Фиска суетливо ползала по тюкам под навесом, что-то быстро собирала. Осташа с наслаждением огрел её палкой по спине, потом по круглой жопе и снова поперёк хребта. Фиска птицей вылетела из-под навеса. Осташа замахнулся снова и принялся охаживать Назарыча. Старик, ничего не соображая, закрывался руками. Осташа сгрёб его в охапку, вынес и бухнул за борт вслед за всеми прочими, а потом начал выкидывать и чегени, заранее заготовленные и сложенные с краю поверх груза. Только после этого на душе его стало горячо и чисто, и он тоже спрыгнул в воду.
Алфёрова жена и чахоточная баба уже стояли у борта рядом с очухавшимися бурлаками. Сам Алфёр выуживал расплывшиеся ваги.
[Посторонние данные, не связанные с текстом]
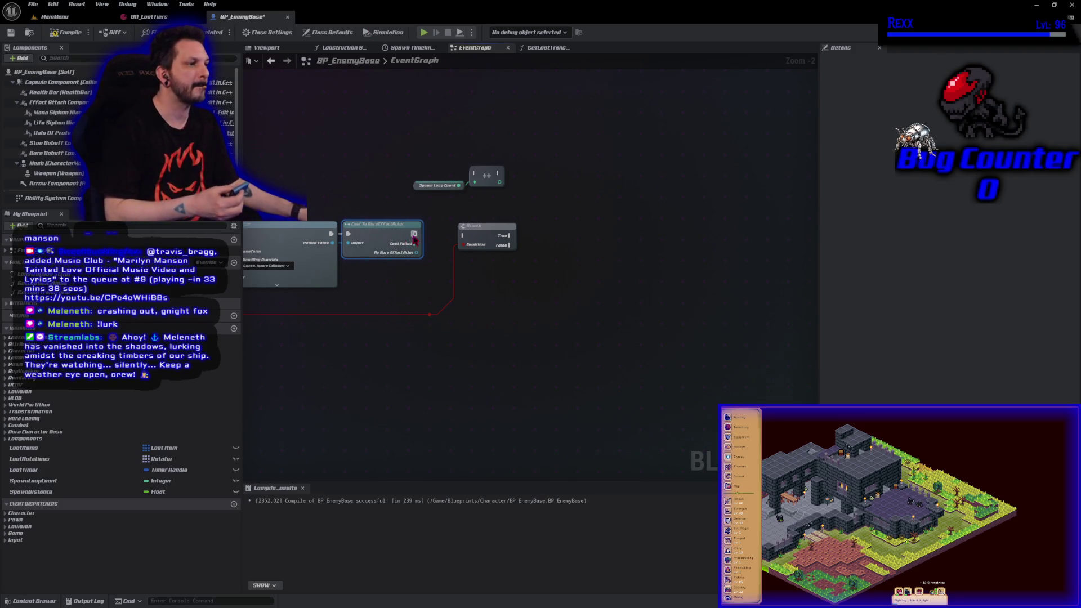
pyautogui.moveTo(415, 234); pyautogui.dragTo(462, 236)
Глубина здесь была – по колено. Федька, нагнувшись, шумно пил из ладоней, Оська дрожащей рукой вытирал рот, Фиска перевязывала платок.
– Ловок ты руками махать, – одобрительно пробурчал Платоха, выжимая бороду.
– На сплаве у Трёки народ от хмельного трёкается! – тяжело дыша, прорычал Осташа. – А вы, сапожники, что за гульбу развели? Вот теперь давайте судно снимать. – Он перевёл дух. – Командуй, сплавщик…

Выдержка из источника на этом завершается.